Am Sonntag (20. September 2026) wird von 15 bis 18 Uhr in Anwesenheit des Künstlers die Ausstellung "Getarnte Zukunft" von Konrad Winter eröffnet. Zur Einführung spricht Kunsthistorikerin Linda Traut.
Vor 26 Jahren fing Konrad Winter mit seinem Bilderzyklus der „Getarnten Landschaften“ an. Amorphe Farbflächen, die aus der Nähe wie Tarnmuster aussehen, lassen sich mit etwas Abstand als gegenständliche Motive erkennen.
Mit dem rätselhaften Ausstellungstitel „Camouflaged Future“ konfrontiert uns Konrad Winter mit städtischen Szenen und Naturansichten und fordert uns auf, darüber nachzudenken, wie wir die Zukunft sehen, was wir in seinen Gemälden entdecken oder was wir in sie hineininterpretieren.
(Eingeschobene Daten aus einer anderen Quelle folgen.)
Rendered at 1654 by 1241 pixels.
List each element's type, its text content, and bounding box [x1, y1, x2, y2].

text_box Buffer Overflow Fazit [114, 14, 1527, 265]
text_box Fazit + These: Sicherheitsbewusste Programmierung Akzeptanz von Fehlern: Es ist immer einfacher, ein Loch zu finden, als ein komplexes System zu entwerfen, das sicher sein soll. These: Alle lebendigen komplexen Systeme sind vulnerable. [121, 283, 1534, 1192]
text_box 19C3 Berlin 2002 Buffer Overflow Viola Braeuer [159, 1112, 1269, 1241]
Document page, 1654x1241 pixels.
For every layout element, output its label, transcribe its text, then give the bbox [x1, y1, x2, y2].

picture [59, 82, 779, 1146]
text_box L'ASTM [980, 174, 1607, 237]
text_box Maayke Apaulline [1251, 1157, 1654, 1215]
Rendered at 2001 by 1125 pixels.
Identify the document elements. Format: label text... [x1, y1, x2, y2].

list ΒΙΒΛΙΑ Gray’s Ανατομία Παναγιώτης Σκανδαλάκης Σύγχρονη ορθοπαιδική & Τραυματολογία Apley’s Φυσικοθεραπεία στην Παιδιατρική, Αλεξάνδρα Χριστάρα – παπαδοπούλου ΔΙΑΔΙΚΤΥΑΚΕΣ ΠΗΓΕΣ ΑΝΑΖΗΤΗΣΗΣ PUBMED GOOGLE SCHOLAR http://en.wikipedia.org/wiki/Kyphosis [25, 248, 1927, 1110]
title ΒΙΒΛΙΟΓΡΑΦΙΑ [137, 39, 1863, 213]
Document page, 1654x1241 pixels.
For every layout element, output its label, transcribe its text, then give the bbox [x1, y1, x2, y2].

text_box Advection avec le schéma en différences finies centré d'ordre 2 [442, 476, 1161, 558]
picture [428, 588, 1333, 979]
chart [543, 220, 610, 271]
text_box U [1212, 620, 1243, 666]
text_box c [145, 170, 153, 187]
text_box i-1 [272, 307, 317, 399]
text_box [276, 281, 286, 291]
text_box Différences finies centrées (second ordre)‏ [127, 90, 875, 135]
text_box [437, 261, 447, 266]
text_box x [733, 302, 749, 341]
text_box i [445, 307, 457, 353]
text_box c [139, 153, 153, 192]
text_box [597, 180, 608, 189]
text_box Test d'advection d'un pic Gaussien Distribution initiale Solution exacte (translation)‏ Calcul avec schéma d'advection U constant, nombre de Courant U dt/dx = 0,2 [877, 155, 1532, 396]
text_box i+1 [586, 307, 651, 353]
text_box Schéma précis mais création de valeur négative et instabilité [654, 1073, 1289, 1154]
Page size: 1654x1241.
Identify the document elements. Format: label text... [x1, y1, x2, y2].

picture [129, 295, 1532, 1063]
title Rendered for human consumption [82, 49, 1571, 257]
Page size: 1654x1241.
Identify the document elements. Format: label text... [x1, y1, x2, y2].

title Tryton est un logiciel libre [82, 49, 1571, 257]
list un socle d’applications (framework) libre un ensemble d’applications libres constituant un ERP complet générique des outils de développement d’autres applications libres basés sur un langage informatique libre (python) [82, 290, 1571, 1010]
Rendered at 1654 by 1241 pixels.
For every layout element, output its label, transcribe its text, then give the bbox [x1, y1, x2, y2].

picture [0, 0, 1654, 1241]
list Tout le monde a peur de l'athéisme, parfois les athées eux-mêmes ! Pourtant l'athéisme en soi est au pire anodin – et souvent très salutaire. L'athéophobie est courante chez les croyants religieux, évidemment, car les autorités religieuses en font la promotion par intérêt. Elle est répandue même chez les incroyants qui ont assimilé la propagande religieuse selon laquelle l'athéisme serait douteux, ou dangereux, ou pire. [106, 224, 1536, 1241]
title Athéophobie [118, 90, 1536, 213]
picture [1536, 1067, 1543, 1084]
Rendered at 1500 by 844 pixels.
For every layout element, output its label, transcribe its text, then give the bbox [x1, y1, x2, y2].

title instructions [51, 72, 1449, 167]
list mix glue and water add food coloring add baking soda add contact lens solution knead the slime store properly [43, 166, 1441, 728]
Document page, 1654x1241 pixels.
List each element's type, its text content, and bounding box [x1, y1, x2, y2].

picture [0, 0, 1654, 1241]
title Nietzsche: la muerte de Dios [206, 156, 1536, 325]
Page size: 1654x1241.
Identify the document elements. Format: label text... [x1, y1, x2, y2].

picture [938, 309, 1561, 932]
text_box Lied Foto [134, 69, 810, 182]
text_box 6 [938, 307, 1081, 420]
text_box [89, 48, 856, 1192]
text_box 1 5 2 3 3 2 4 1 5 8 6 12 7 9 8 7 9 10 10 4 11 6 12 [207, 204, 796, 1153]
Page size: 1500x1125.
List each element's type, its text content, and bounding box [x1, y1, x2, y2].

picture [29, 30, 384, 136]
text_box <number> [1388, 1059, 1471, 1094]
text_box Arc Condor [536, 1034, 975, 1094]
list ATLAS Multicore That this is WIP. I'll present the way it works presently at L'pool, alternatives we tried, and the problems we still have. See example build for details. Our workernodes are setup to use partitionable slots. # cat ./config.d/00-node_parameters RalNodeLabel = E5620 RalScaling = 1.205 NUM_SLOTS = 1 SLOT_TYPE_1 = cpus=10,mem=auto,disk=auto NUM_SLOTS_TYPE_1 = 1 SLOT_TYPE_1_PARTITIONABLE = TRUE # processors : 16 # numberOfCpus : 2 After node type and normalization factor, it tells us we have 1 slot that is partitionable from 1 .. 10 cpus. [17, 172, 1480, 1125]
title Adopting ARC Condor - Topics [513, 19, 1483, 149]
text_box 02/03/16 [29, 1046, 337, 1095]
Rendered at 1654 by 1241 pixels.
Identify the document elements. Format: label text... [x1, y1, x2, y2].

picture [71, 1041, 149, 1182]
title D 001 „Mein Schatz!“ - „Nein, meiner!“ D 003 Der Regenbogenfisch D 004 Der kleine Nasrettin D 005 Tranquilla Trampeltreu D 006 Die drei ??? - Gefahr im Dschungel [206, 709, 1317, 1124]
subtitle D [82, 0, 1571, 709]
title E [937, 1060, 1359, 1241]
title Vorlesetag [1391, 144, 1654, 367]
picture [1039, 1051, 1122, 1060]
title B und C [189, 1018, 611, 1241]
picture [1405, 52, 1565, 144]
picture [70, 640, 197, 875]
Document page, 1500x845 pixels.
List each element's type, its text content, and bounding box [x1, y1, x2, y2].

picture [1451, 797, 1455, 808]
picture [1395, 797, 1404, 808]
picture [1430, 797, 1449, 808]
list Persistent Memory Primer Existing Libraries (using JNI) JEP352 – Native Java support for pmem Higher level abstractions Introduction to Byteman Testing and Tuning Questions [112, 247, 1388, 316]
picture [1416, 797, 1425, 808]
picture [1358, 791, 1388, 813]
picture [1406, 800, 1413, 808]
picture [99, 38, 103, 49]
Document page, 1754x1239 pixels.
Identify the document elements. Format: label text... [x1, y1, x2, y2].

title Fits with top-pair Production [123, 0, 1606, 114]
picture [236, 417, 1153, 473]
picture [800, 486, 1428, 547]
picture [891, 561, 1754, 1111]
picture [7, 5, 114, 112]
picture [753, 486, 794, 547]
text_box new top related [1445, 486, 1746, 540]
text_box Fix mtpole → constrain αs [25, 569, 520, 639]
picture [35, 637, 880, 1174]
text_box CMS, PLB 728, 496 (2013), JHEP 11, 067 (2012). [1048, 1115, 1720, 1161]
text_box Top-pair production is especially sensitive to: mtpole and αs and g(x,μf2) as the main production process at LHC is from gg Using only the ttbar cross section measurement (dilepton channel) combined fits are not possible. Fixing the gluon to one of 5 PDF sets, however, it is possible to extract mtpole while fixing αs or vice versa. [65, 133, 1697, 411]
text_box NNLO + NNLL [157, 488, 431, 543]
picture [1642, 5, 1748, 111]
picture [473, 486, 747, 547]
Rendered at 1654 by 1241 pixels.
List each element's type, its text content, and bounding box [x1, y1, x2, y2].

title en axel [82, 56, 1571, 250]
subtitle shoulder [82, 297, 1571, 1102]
Konrad Winters Malerei zeichnet sich durch die verwendeten Materialien (Autolack auf Aluminium) und deren Wirkung aus. Aus der Nähe sieht man nur einzelne organisch geformte Lackfelder, aber „mit jedem Schritt zurück von diesen glänzenden Farbfeldern geschieht ein visuelles Miraculum. Allmählich setzten sich die Farben und Formen zu einem Bild mit figurativen Inhalten zusammen. Flächen fließen ineinander, verwachsen zu Landschaftsmotiven, Menschengruppen, Stadtansichten. Ein Vexierbild, das mit zunehmendem räumlichen Abstand sein Geheimnis lüftet.“ - Ulrich von Mengden im Ausstellungskatalog „Konrad Winter: Stilles Wasser“, 2023.